The change in crustal thickness art the eastern end of the profile is clearly evident and links to the estimates of the position of the edge of the Gawler craton from other geophysical evidence (particularly magnetic anomalies).  An intriguing feature is a transition zone at the base of the rust that wedges out to the east at the craton margin, this is indicated by the dashed light green line in Figure 2.

In conventional reflection profiles, with frequencies of 20 Hz and above, the base of the crust marks the end of P reflectivity. With the longer wavelengths from the illumination by distant earthquakes it becomes clear that the apparently bland lithospheric mantle has significant structure, but at larger scales than in the crust. Such behaviour had been inferred from a variety of other lines of evidence (Kennett et al., 2017) and now is seen in a direct image.

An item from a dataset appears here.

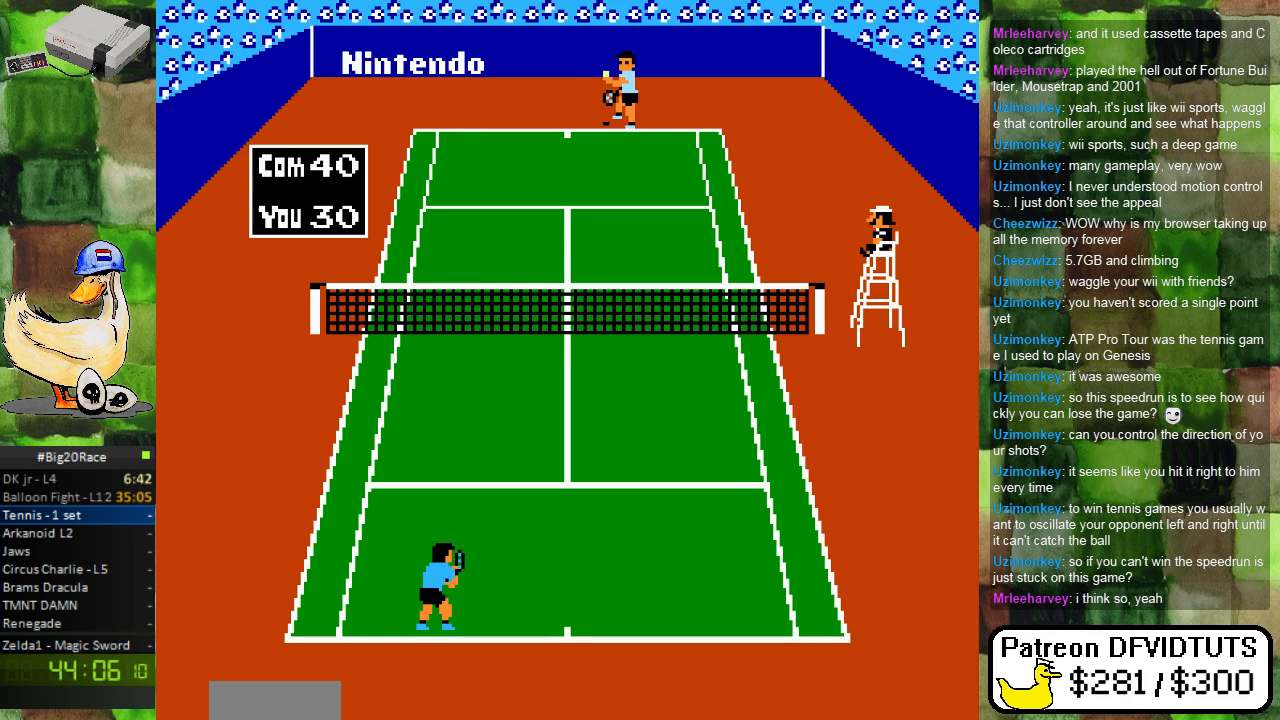
{"buttons": [], "events": []}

The MAL experiment has demonstrated that valuable information on lithospheric architecture can be extracted from distant earthquakes. Such reflection profiles exploiting distant earthquakes can be carried out in places where it is uneconomic or logistically difficult to use conventional equipment, though the timescale for data acquisition is much longer.

Background reading

Kennett, B.L.N., Yoshizawa, K., Furumura, T., 2017. Interactions of multi-scale heterogeneity: Australia. Tectonophysics,717, 193–213. doi: 10.1016/j.tecto.2017.07.009

Liang S. & Kennett B.L.N. (2020) Passive seismic imaging of a craton edge – Central Australia, Tectonophysics, 797, 228662. doi: 10.1016/j.tecto.2020.228662

Sun, W., Kennett, B.L.N., 2020. Common-reflection-point-based prestack depth migration for imaging lithosphere in Python: Application to the dense Warramunga array in northern Australia, Seismological Research Letters, 91, 2890–2899. doi: 10.1785/0220200078.